───── GIVEN INFORMATION ─────

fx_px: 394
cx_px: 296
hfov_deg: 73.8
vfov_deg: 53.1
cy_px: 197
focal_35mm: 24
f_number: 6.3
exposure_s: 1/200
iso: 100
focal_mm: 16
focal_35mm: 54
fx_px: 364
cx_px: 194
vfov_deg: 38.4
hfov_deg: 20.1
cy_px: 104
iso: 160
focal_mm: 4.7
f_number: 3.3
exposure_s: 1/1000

─────
───── GIVEN INFORMATION ─────

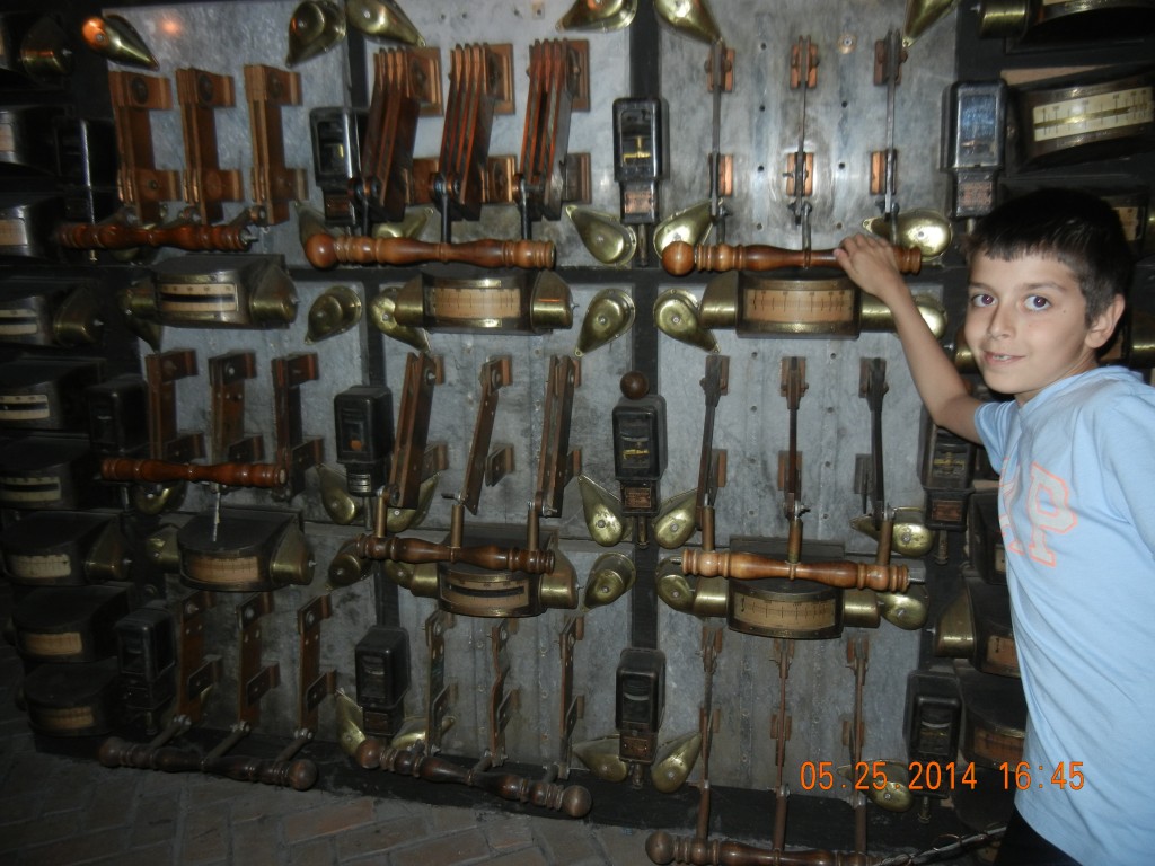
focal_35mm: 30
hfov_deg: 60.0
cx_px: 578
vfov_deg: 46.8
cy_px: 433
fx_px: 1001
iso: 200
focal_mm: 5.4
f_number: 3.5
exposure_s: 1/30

─────

TASK DETAILS - Of all the entries above, output exactly the lines between the one holding "focal_35mm: 24" and the one holding "exposure_s: 1/1000", inclusive.

TASK RESPONSE -
focal_35mm: 24
f_number: 6.3
exposure_s: 1/200
iso: 100
focal_mm: 16
focal_35mm: 54
fx_px: 364
cx_px: 194
vfov_deg: 38.4
hfov_deg: 20.1
cy_px: 104
iso: 160
focal_mm: 4.7
f_number: 3.3
exposure_s: 1/1000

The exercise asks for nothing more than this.